Pihak KKP bersama dengan Badan Riset dan Inovasi Nasional (BRIN), Yayasan Reef Check Indonesia, rekomendasi pemantauan pemutihan karang, serta pedoman pemantauan sesuai prediksi peningkatan suhu permukaan laut dengan fokus utama adalah wilayah kawasan konservasi.
“Hasil monitoring ini akan dianalisis dan disebarluaskan untuk meningkatkan kesadaran dan memberikan edukasi ke masyarakat,” urainya.
Kepala BKKPN Kupang Imam Fauzi menambahkan penilaian cepat terhadap fenomena pemutihan karang di kawasan konservasi yang masuk dalam wilayah kerja BKKPN Kupang dilakukan sesuai ketentuan yakni Panduan Pemantauan Pemutihan Karang.
Penilaian dilakukan menggunakan metode citizen science yang melibatkan kelompok masyarakat dan operator selam. Antara lain di Kawasan Konservasi Laut Banda melibatkan Luminocean Banda, di TNP Laut Sawu melibatkan Yayasan Yapeka, di Kawasan Konservasi Pulau Gili Matra melibatkan Yayasan Ekosistem Gili Indah, Yayasan Gili Matra Bersama, Pokmaswas Gili Matra, serta operator selam yang tergabung dalam Gili Island Diving Aliance dan Oceans.
Hasil penilaian cepat menunjukkan rata-rata tingkat pemutihan karang keras hidup pada seluruh bentuk pertumbuhan karang di Kawasan Konservasi Pulau Gili Matra berkisar <25%. Namun ada beberapa lokasi yang mengalami pemutihan mencapai 50-75% bahkan >75% yakni Bounty Wreck (Sebelah Barat Pulau Gili Meno) dan Sunset Reef (Sebelah Selatan Pulau Gili Trawangan).
Kondisi pemutihan karang di Kawasan Konservasi Laut Banda berdasarkan penilaian cepat yang dilakukan di Site Lava Flow dan Miniatur Banda menunjukkan secara umum berkisar <25%. Pada kondisi ini karang bercabang masih dalam tahap memucat sebagai dampak dari terpapar kejadian pemutihan karang. Selain itu, biota lain juga mengalami pemutihan adalah Anemone dan Sponge.
Sedangkan penilaian cepat pemutihan karang TNP Laut Sawu yang dilakukan di Pantai Oesina, Desa Lifuleo, Kabupaten Kupang menunjukkan bahwa pemutihan karang masih sangat rendah dengan nilai persentase kejadian <5%.

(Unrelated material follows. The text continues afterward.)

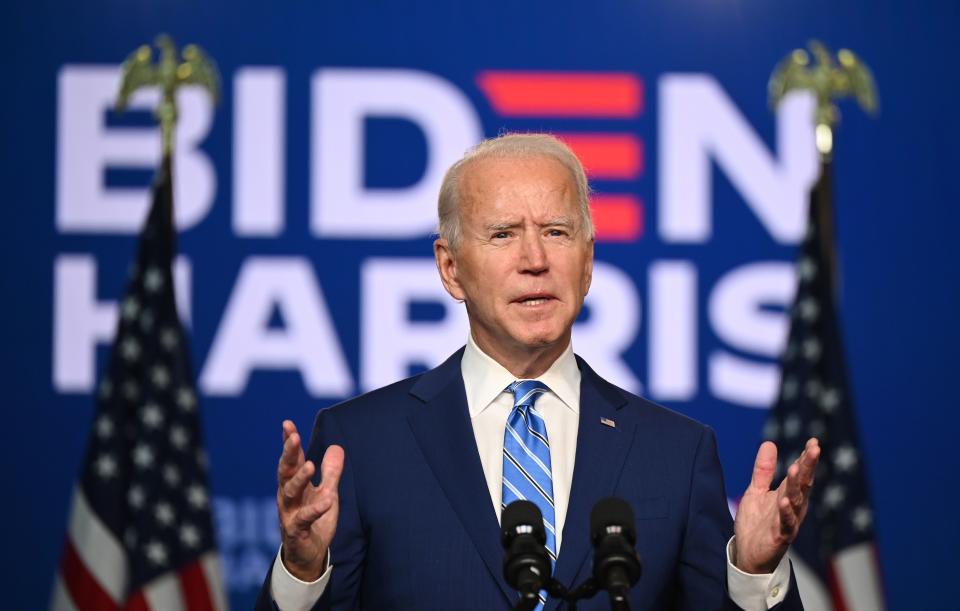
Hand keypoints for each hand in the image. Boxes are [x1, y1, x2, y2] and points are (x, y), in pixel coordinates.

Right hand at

Disebutkan Imam, survei pemantauan dibagi ke dalam 3 (tiga) fase. Yaitu survei cepat, survei puncak pemutihan dan survei pasca pemutihan. Fenomena pemutihan karang masih perlu ditindaklanjuti dengan melakukan survei detail puncak pemutihan karang dalam waktu dekat. Selain itu, diperlukan mitigasi dengan cara mengurangi tekanan antropogenik agar karang dapat bertahan dan pulih secara alami.
“Salah satunya dengan meningkatkan kesadaran dan peran serta pengguna jasa ekosistem terumbu karang di kawasan konservasi,” pungkasnya.